I link the CSS stylesheet from the HTML document. I reset the basic styles for a uniform look across browsers: I zero the margins and set box-sizing to border-box. I define and set the font. This time I decided to learn how to link the font present in local assets as it was available there in the starter project. I set colors and font-sizes, then adjust the paddings and margins between elements in one screen size, then I use techniques like clamp funtion, relative sizes and size queries to make spacing and sizes look well in different screen sizes. I define a shadow under the FAQs element similar to the one in the design. I link and write JavaScript code that manipulates the classes on the answers to toggle them between visible and hidden states on the event triggered when user presses the toggle button using the mouse, keyboard or touch. I do adjustments to sizing, whitespace and colors. I adjust the layout for mobile.

What I learned

Static fonts & @font-face declaration

The way to declare different weights of the same font imported & hosted from local directory is following: multiple @font-face queries need to be declared, each of which differs only in the font-weight and/or font-style parameters. font-weight describes what weight to assign to the font imported from a given file while font-style tells whether the font is normal or italic. Resulting code looks like following:

@font-face {
  font-family: "Work Sans";
  src: url("../assets/fonts/static/WorkSans-Regular.ttf") format("truetype");
  font-weight: normal;
  font-style: normal;
}
@font-face {
  font-family: "Work Sans";
  src: url("../assets/fonts/static/WorkSans-SemiBold.ttf") format("truetype");
  font-weight: 600;
  font-style: normal;
}
@font-face {
  font-family: "Work Sans";
  src: url("../assets/fonts/static/WorkSans-Bold.ttf") format("truetype");
  font-weight: bold;
  font-style: normal;
}

As I read in one of the "CSS-tricks" articles, for backward compatibility we should declare @font-face at the very top of the stylesheet.

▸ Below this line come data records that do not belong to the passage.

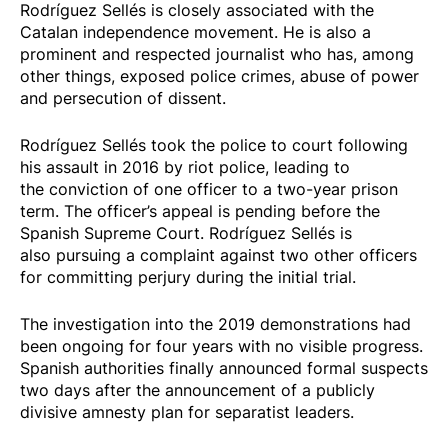
Rodríguez Sellés is closely associated with the
Catalan independence movement. He is also a
prominent and respected journalist who has, among
other things, exposed police crimes, abuse of power
and
persecution of dissent
.
Rodríguez Sellés took the police to court following
his
assault in 2016 by riot police
, leading to
the
conviction
of one officer to a two-year prison
term. The officer’s appeal is pending before the
Spanish Supreme Court. Rodríguez Sellés is
also
pursuing a complaint
against two other officers
for committing perjury during the initial trial.
The investigation into the 2019 demonstrations had
been ongoing for four years with no visible progress.
Spanish authorities finally announced formal suspects
two days after the announcement of a publicly
divisive amnesty plan for separatist leaders.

Centering element horizontally

In this project it has been reiterated that horizontal centering involves setting width of an element and setting the margin: auto (for right nad left). In my stylesheet there is margin: 0.4rem auto 0.6rem; on the centered element and that determines value 0.4rem for the top margin, auto for right and left and 0.6rem for the bottom margin. I need to use flexbox on the FAQ-container's wrapper anyway (the article.main) so I could skip centering with margins entirely, but I think it provides some compatibility.

Useful resources

  • Multiple font weights, one @font-face query | StackOverflow - The answer to declaring multiple weights for the same font imported from local project directory is: multiple @font-face declarations with same font-family name, but different font file and font-weight parameter for each separate weight.